Some Asian refiners have recently offered Middle Eastern cargoes to the U.S. West Coast as supply from the Persian Gulf rises with the reopening of the Strait of Hormuz, while Asian buyers are well-supplied for the next two months.
Refiners in Asia have spent the better part of the past four months scrambling to procure crude for the summer from producers outside the Middle East. Buyers now have enough non-Middle Eastern crude lined up to arrive over the next two months, meaning that spot purchases from the Middle East aren’t really an immediate necessity, amid still uncertain developments about how open the Strait of Hormuz really is.

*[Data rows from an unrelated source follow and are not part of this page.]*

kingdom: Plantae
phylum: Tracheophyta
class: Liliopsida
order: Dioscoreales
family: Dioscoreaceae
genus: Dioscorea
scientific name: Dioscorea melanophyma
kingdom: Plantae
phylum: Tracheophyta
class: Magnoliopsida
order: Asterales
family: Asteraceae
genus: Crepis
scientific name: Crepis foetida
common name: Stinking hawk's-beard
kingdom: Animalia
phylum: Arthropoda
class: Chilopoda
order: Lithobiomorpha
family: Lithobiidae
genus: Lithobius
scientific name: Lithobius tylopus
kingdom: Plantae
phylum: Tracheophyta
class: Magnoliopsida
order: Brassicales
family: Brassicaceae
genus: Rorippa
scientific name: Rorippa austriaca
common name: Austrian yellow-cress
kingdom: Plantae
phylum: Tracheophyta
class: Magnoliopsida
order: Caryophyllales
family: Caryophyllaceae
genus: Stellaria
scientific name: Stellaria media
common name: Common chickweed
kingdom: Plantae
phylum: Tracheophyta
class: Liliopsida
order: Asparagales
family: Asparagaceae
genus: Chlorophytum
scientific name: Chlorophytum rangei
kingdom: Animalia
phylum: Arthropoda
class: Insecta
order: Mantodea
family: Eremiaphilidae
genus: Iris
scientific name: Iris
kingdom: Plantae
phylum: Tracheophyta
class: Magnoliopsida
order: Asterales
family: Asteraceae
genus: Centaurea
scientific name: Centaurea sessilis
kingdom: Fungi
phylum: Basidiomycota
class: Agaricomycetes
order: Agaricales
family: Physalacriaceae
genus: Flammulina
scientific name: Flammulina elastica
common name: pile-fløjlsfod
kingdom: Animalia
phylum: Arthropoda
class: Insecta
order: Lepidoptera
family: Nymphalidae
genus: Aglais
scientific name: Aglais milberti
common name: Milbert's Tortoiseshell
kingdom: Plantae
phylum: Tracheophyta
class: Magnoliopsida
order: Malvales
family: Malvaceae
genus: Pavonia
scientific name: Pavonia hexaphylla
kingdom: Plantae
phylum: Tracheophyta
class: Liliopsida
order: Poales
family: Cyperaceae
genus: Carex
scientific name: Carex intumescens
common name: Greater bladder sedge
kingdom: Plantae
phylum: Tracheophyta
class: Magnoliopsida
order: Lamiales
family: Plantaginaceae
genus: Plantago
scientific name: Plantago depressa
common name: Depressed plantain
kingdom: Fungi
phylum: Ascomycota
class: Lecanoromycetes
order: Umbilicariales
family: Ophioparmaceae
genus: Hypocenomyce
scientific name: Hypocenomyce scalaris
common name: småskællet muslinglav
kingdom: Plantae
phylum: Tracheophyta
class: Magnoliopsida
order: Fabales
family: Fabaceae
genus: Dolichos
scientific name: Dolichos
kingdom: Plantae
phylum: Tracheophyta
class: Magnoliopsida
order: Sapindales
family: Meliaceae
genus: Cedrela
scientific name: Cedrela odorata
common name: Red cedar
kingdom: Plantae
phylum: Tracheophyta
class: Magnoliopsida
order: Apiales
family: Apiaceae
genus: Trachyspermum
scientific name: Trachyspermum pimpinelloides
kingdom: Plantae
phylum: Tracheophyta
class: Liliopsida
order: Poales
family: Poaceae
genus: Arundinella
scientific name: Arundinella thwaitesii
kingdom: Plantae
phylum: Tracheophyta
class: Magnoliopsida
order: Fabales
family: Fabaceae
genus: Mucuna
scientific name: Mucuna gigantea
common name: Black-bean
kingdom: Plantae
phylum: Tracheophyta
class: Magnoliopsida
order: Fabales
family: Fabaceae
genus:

As a result, some of the Asian buyers are looking to offer now-available crude from the Middle East to U.S. states, including California and Hawaii, traders with knowledge of the offers says on Tuesday.
Hawaii hasn’t imported any crude from the Middle East since 2018, while California hasn’t received Middle East crude since the end of 2025, according to estimation.
Ironically, Asian refiners picked up a lot of U.S. crude between March and May to offset the lost supply from the Middle East.
Now that the flows from the Strait of Hormuz have tentatively started to recover, some Asian refiners are offering excess supply to the United States, where inventories at Cushing, Oklahoma, and in the Strategic Petroleum Reserve (SPR) have dropped to multi-decade lows.
Asia is also slowing the buying of U.S. cargoes for July, amid rising supply from the Middle East and the U.S. benchmark WTI becoming more expensive than key Middle Eastern grades, including Abu Dhabi’s Murban.
Crude oil production in the Middle East is estimated to have rebounded to between 14.6 million barrels per day (bpd) and 15 million bpd earlier this month amid the ceasefire between Iran and the United States.